* WHAT TO WORK ON
Reproduce every line in the material below that holds "butt".

•••

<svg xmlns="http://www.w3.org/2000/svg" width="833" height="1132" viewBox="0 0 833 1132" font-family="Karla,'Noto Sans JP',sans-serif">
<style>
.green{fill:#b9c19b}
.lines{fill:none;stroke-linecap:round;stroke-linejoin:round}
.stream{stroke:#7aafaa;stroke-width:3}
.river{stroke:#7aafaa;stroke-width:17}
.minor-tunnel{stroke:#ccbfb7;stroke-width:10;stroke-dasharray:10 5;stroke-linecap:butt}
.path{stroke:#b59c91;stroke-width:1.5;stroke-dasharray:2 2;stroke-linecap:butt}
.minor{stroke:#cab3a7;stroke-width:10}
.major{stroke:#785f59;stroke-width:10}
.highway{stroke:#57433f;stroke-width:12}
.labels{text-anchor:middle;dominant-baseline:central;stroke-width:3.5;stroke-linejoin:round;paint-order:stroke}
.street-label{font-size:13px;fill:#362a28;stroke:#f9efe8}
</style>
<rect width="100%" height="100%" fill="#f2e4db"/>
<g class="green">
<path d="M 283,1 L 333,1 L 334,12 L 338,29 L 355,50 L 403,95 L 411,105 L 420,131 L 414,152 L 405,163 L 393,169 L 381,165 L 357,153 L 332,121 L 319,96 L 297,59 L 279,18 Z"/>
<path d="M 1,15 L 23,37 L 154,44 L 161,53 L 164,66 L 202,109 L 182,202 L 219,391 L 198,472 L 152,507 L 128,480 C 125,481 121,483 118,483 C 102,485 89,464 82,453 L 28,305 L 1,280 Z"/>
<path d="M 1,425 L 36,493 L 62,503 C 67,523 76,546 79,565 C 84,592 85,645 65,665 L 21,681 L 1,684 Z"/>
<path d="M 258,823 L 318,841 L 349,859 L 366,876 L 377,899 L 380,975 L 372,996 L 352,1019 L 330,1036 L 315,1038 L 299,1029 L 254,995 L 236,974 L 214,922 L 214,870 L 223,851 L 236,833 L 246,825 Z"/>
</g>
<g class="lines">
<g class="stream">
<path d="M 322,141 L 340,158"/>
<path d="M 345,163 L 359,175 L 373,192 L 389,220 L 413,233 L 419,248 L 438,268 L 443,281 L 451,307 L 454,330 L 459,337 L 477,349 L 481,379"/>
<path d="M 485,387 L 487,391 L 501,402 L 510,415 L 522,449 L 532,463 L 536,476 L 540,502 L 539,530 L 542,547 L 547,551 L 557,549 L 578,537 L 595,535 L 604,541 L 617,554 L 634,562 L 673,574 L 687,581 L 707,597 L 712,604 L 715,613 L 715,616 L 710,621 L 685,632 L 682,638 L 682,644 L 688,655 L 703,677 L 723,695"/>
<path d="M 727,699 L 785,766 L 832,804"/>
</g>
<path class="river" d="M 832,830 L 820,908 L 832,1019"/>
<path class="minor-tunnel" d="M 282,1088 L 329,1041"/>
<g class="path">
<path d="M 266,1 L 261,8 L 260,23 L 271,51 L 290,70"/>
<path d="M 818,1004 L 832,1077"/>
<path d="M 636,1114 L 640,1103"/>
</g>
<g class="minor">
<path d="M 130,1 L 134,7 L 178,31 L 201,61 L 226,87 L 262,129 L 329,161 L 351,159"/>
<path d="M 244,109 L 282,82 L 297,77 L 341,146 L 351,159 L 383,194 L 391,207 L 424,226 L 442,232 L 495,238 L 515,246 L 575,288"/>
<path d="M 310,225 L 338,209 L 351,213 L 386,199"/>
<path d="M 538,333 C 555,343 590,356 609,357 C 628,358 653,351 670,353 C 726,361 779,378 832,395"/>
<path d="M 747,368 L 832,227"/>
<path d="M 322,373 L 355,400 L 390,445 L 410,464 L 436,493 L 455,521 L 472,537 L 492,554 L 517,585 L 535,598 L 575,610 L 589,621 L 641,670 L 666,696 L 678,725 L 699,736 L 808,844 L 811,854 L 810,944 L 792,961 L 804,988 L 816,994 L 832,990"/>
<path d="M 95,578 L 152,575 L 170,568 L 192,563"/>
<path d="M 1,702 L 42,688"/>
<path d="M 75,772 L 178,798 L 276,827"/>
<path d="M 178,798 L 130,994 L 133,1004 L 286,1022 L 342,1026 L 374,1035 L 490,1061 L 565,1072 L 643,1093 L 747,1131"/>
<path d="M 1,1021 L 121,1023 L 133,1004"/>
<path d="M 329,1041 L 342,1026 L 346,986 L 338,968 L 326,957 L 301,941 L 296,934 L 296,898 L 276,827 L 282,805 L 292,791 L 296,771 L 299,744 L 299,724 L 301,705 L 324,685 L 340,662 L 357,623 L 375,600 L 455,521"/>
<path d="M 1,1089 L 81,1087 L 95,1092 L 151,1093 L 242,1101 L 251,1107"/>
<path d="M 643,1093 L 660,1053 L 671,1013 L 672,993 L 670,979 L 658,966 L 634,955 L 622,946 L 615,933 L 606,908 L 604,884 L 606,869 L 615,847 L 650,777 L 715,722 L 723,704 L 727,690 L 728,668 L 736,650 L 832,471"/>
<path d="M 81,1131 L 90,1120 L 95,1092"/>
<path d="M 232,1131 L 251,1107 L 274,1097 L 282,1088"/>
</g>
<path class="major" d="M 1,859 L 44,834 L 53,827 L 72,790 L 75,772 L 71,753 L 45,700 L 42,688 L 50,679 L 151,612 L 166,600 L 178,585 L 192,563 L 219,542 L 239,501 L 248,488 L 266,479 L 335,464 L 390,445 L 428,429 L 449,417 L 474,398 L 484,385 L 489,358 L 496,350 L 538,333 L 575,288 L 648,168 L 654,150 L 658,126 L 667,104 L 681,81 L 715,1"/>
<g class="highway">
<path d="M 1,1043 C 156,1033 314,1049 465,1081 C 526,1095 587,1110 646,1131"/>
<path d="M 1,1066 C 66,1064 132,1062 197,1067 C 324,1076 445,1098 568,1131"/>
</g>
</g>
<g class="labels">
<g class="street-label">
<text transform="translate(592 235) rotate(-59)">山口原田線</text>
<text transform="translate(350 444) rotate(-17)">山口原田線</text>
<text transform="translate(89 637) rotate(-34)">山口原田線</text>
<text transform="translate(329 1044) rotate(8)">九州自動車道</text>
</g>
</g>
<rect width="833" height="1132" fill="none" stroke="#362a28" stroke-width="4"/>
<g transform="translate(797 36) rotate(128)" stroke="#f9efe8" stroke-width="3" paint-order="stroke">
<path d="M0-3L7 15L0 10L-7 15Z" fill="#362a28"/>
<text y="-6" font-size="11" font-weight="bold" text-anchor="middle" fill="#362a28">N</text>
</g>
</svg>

•••

* EXERCISE ANSWER
.minor-tunnel{stroke:#ccbfb7;stroke-width:10;stroke-dasharray:10 5;stroke-linecap:butt}
.path{stroke:#b59c91;stroke-width:1.5;stroke-dasharray:2 2;stroke-linecap:butt}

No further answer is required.